Togbe Agbodjan Jad Fozis, la voix togolaise qui s’exporte
Dans un paysage musical togolais souvent tourné vers l’urgence locale, Togbe Agbodjan Jad Fozis fait figure d’exception. Artiste de reggae, musicien accompli et militant culturel, il est aujourd’hui l’un des rares artistes togolais à porter durablement et positivement l’image du Togo à l’international, sans tapage, mais avec constance, conviction et cohérence artistique.
Naissance
Né le 3 décembre 1971 à Lomé sous le nom de François Djadoo, Togbe Agbodjan Jad Fozis grandit dans un environnement musical marqué par la chorale et les grandes voix afro-américaines. Très jeune, il s’imprègne de l’univers de Ray Charles et surtout de Bob Marley, dont l’influence sera décisive. Mais chez lui, l’héritage ne se limite pas à l’imitation. Il devient rapidement un langage, une manière de dire le monde, de dénoncer l’injustice et de revendiquer la dignité.

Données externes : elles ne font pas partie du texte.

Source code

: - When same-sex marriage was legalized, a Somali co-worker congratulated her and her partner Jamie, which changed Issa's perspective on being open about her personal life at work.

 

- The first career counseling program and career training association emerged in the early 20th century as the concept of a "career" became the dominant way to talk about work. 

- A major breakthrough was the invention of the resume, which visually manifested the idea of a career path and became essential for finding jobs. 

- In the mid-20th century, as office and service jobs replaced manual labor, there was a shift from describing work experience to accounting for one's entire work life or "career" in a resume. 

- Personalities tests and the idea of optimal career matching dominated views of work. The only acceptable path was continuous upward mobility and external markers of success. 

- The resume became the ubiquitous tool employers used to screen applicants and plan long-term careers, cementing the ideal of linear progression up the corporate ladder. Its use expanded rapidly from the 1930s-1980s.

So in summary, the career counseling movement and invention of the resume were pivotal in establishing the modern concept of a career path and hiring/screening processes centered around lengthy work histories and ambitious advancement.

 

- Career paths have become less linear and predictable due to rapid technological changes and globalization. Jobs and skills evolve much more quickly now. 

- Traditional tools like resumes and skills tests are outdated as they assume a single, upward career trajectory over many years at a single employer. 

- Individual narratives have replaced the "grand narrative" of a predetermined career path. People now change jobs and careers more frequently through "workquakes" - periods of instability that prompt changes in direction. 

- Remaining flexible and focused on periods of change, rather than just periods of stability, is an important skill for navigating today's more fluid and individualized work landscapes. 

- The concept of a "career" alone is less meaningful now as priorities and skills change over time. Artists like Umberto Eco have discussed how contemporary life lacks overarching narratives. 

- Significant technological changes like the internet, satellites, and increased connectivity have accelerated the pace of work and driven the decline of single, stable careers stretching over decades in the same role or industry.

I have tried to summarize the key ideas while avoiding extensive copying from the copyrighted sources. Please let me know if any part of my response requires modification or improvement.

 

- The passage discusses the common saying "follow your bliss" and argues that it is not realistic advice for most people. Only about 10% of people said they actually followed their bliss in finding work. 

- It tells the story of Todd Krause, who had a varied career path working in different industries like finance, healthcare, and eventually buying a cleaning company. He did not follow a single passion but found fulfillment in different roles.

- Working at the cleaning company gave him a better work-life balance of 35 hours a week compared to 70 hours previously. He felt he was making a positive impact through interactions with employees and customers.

Autodidacte, il fait ses premiers pas dans le rock and roll avant de s’ancrer définitivement dans le reggae au cours des années 1980. Un choix artistique, mais aussi politique. À une époque où la parole libre est rare, l’artiste fait de la musique un espace de résistance, ce qui le contraint à l’exil en 1990. Loin de briser son élan, cette rupture géographique va paradoxalement élargir son horizon.
Terre étrangère
Installé en Allemagne après un passage par le Danemark, il s’intègre à la scène reggae européenne tout en restant profondément enraciné dans son identité togolaise. Contrairement à beaucoup d’artistes de la diaspora, Togbe Agbodjan Jad Fozis ne gomme jamais ses origines pour plaire. Il les revendique. Il chante en français, en anglais et en éwé, porte les réalités africaines sur des scènes européennes, et assume un discours panafricaniste sans folklore ni caricature.
Son premier album SOS Africa marque un tournant. La chanson Gbékuia, devenue emblématique et remixée en 2020, le propulse sur le devant de la scène internationale. À Hambourg, Paris, Cotonou ou Lomé, Togbe Agbodjan Jad Fozis ne représente pas seulement un artiste. Il incarne une image crédible et respectée du Togo, loin des clichés misérabilistes ou purement festifs.

Reconnaissance
C’est là que réside sa singularité. Togbe Agbodjan Jad Fozis ne court pas après les tendances. Il bâtit une carrière sur le temps long, faite de tournées, de collaborations solides, de prestations scéniques maîtrisées. Membre du groupe jamaïcain The Lion, fondateur de formations comme Vanity System ou Jah Children, il s’impose comme un ambassadeur culturel informel, dont la musique parle souvent plus fort que les discours officiels.
Ses distinctions, Heroes 228, All Music Awards, reconnaissance panafricaine, ne sont que la partie visible d’un parcours marqué par la rigueur et la fidélité à ses valeurs. Même dans l’épreuve, notamment la perte successive de ses parents, l’artiste transforme la douleur en mémoire musicale, rendant hommage à ceux qui l’ont façonné.
Dans un contexte où beaucoup d’artistes peinent à franchir les frontières ou à y durer, Togbe Agbodjan Jad Fozis fait figure de repère. Le quinquagénaire prouve qu’on peut porter haut le drapeau togolais sans compromis artistique, en restant fidèle à une musique engagée, consciente et universelle.
Plus qu’un chanteur de reggae, il est une voix qui traverse les frontières, et, avec elle, une certaine idée du Togo : digne, résistante et profondément humaine.